Search code examples
pythoncsvcluster-analysisweka

Python clustering from .csv file as input


I'm trying to find a similar way to perform clustering using Python as I would do using Weka.

I tried scipy, however it gets as input an array.

What I have is a .csv file consisting of

objectId, attribute1, attribute2, .., attributeN
e.g. '1234', 0, 1, 0,1,1,1, ..., 0

Attribute1,2,..,N get values 0 and 1.

Is there a way to load the aforementioned .csv file and perform clustering using a python library and get the cluster each objectId falls into?

My .csv file consists of 300.000 ojectId records.

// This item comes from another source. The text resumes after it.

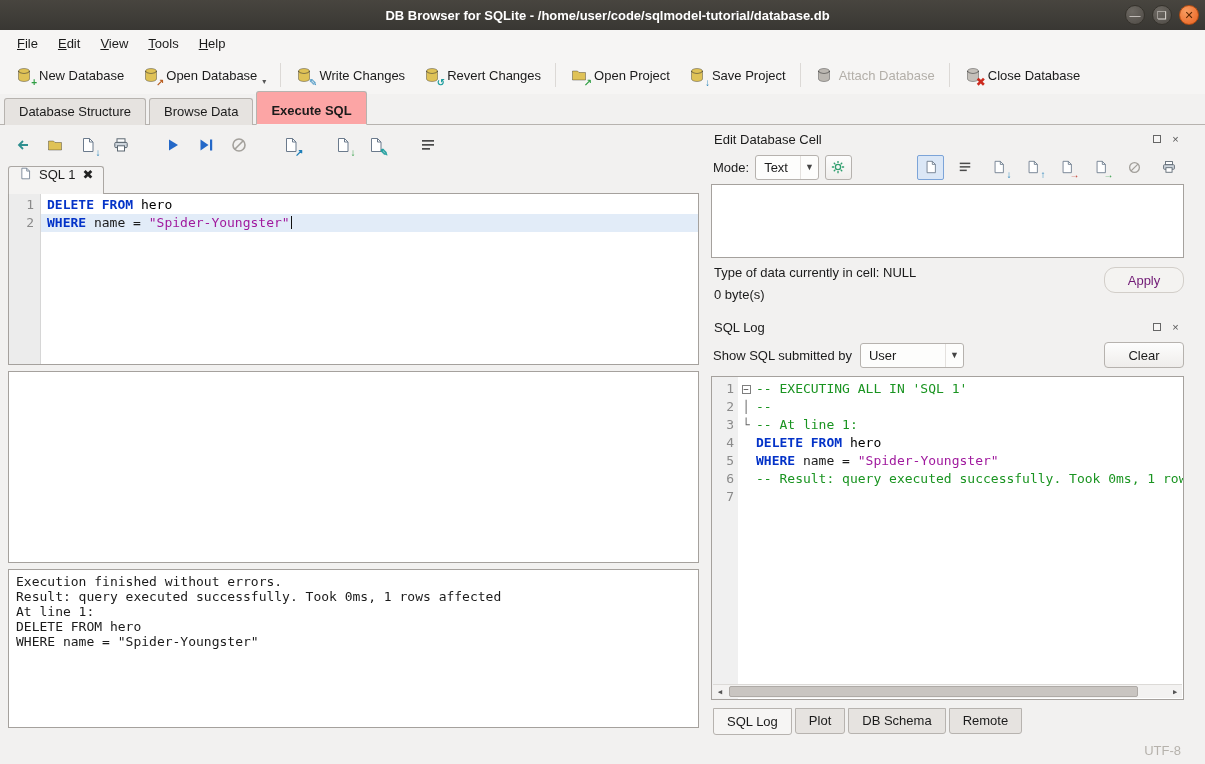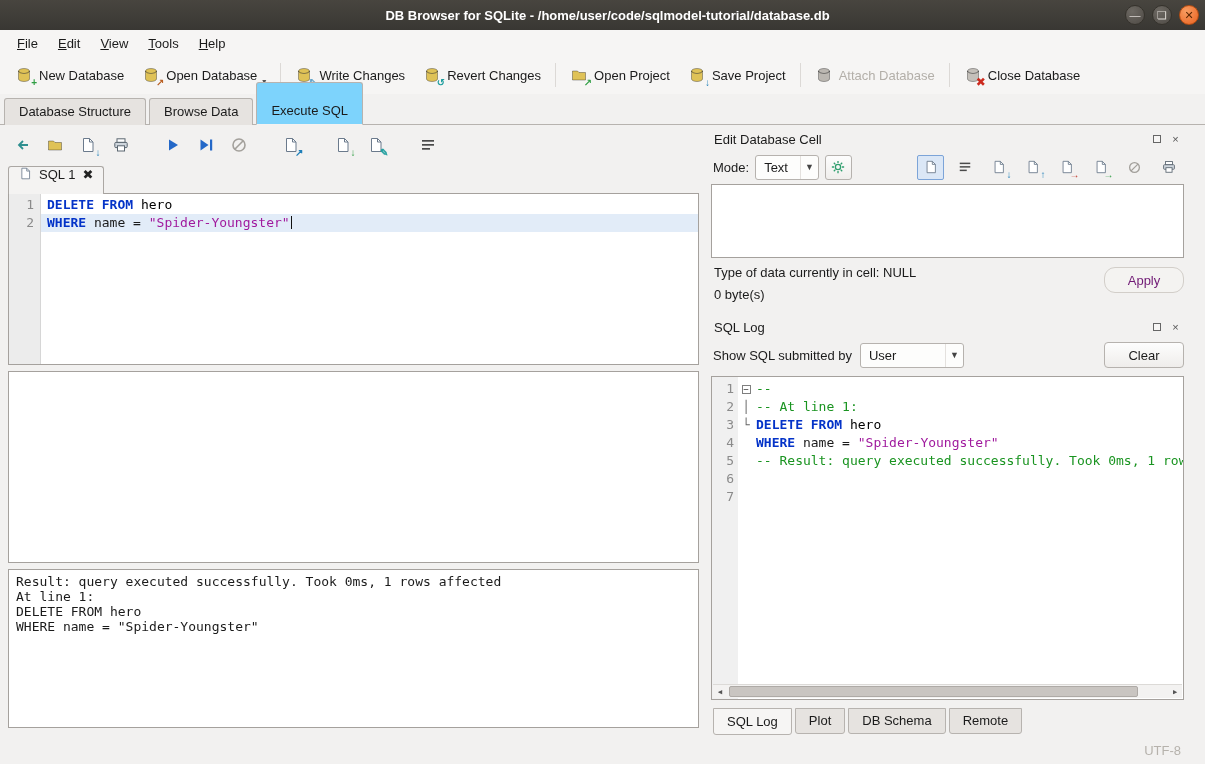"Execute SQL" .mtab.active { background: #7dd3fc -> #fca5a5; font-weight: normal -> bold; padding-top: 20px -> 11px }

I have transformed my .csv file into .arff form for weka, but it takes up to 6 hours to perform clustering, so I'm looking for a faster way to do it and was hoping that python library would be faster.

Thanks in advance.


Solution

  • I don't know if is this is what you want but:

    To read the .csv:

    f = open('yourcsv.csv', mode='r')
    
    content = f.readlines()
    

    Now you can create a list to add all the info

    cluster = []
    
    for line in content:
      list = line.decode('utf-8').strip().split(',')
      cluster[list[0]] = list[1 : len(list) - 1]
    

    // Now you can acces to all the info like this

    objectId = 'someIdentifier'
    
    info = cluster[objectId]